13. The apparatus according to claim 12, wherein the basic information includes at least one of the image size, resolution, color tone, and contrast of the basic image.

14. The aforementioned identification unit is To identify the text content of the aforementioned base image and obtain text information, To obtain the position information of the aforementioned character information, To identify the image content of the aforementioned base image and obtain image information, Identifying the image layout of the aforementioned base image and obtaining layout information, The apparatus according to claim 12, comprising obtaining content information based on the character information, the character position information, the image information, and the layout information.

15. The extraction unit is To obtain the aforementioned basic information, the aforementioned character position information and the aforementioned layout information, Extracting core information from the aforementioned text information and image information, The apparatus according to claim 14, comprising obtaining the prompt information based on the basic information, the character information, the layout information, and the core information.

16. The aforementioned diffusion module is A first acquisition unit for acquiring random noise images, The apparatus according to claim 11, further comprising a conversion unit for gradually converting the random noise image into a continuous image based on the prompt information to obtain the predicted waiting image.

17. The aforementioned conversion unit is The apparatus according to claim 16, further comprising using the prompt information as conditional information for the random noise image, performing noise reduction on the random noise image to obtain the predicted waiting image.

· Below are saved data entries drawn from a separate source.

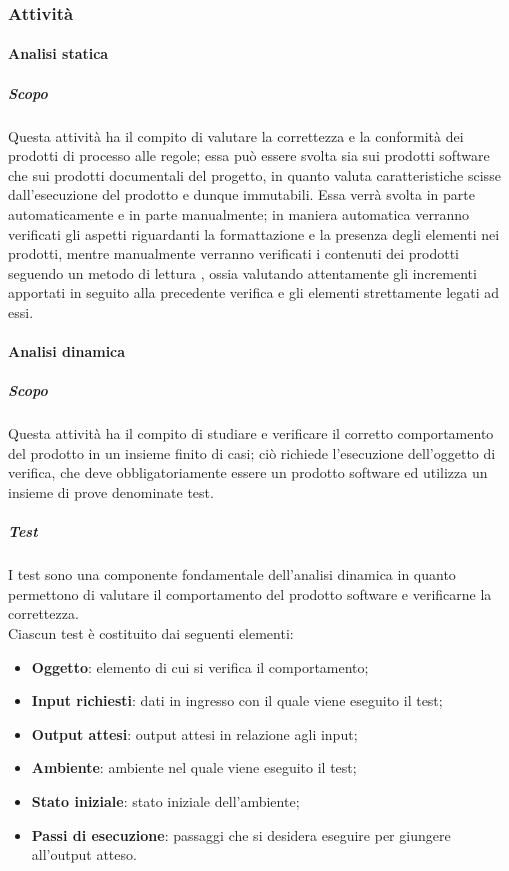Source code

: \subsubsection{Attività}
\paragraph{Analisi statica}
\label{par:verifica:analisi_statica}

\subparagraph{Scopo}
Questa attività ha il compito di valutare la correttezza e la conformità dei prodotti di processo alle regole; essa può essere svolta sia
sui prodotti software che sui prodotti documentali del progetto, in quanto valuta caratteristiche scisse dall'esecuzione del prodotto e
dunque immutabili. Essa verrà svolta in parte automaticamente e in parte manualmente; in maniera automatica verranno verificati gli
aspetti riguardanti la formattazione e la presenza degli elementi nei prodotti, mentre manualmente verranno verificati i contenuti dei
prodotti seguendo un metodo di lettura , ossia valutando attentamente gli incrementi apportati in seguito alla
precedente verifica e gli elementi strettamente legati ad essi.

\paragraph{Analisi dinamica}
\label{ssub:verifica:analisi_dinamica}

\subparagraph{Scopo}

Questa attività ha il compito di studiare e verificare il corretto comportamento del prodotto in un insieme finito di casi; ciò richiede
l'esecuzione dell'oggetto di verifica, che deve obbligatoriamente essere un prodotto software ed utilizza un insieme di prove denominate
test.

\subparagraph{Test}
\label{par:verifica:test}

I test sono una componente fondamentale dell'analisi dinamica in quanto permettono di valutare il comportamento del prodotto software e
verificarne la correttezza.\\
Ciascun test è costituito dai seguenti elementi:
\begin{itemize}
    \item \textbf{Oggetto}: elemento di cui si verifica il comportamento;
    \item \textbf{Input richiesti}: dati in ingresso con il quale viene eseguito il test;
    \item \textbf{Output attesi}: output attesi in relazione agli input;
    \item \textbf{Ambiente}: ambiente nel quale viene eseguito il test;
    \item \textbf{Stato iniziale}: stato iniziale dell'ambiente;
    \item \textbf{Passi di esecuzione}: passaggi che si desidera eseguire per giungere all'output atteso.
\end{itemize}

18. A history image acquisition module for obtaining a history base image by acquiring images from history images where the pre-set parameters are higher than a pre-set threshold, A history prompt information extraction module for extracting history prompt information based on the aforementioned history base image, An input module for obtaining a history prediction waiting image by inputting the history prompt information into an untrained diffusion model, The apparatus according to claim 11, further comprising a training module for training the untrained diffusion model based on the history prediction waiting image and the history base image to obtain the trained diffusion model.

19. The aforementioned prediction module is A second acquisition unit for acquiring explanatory features and type features of the aforementioned image awaiting prediction, A third acquisition unit for obtaining the historical resource allocation effect of the aforementioned base image, A fourth acquisition unit for acquiring prompt information corresponding to the prediction waiting image and for acquiring explanatory features of the prompt information, The apparatus according to claim 11, further comprising a prediction unit for predicting and obtaining the resource allocation effect of the prediction-waiting image based on the descriptive features and type features of the prediction-waiting image, the historical resource allocation effect of the base image, and the descriptive features of the prompt information.

20. The aforementioned decision module is The apparatus according to claim 11, further comprising a determination unit for determining the predicted image as the target image in response to the resource allocation effect of the predicted image being higher than a preset threshold.

21. An electronic device comprising memory, a processor, and a computer program stored in memory and operable on the processor, wherein the processor, upon execution of the program, realizes the method according to any one of claims 1 to 10. electronic equipment.

22. A computer instruction is stored which causes the computer to perform the method described in any one of claims 1 to 10. A non-temporary computer-readable storage medium.

23. When run on a computer, the computer program includes instructions that cause the computer to perform the method described in any one of claims 1 to 10. Computer program products.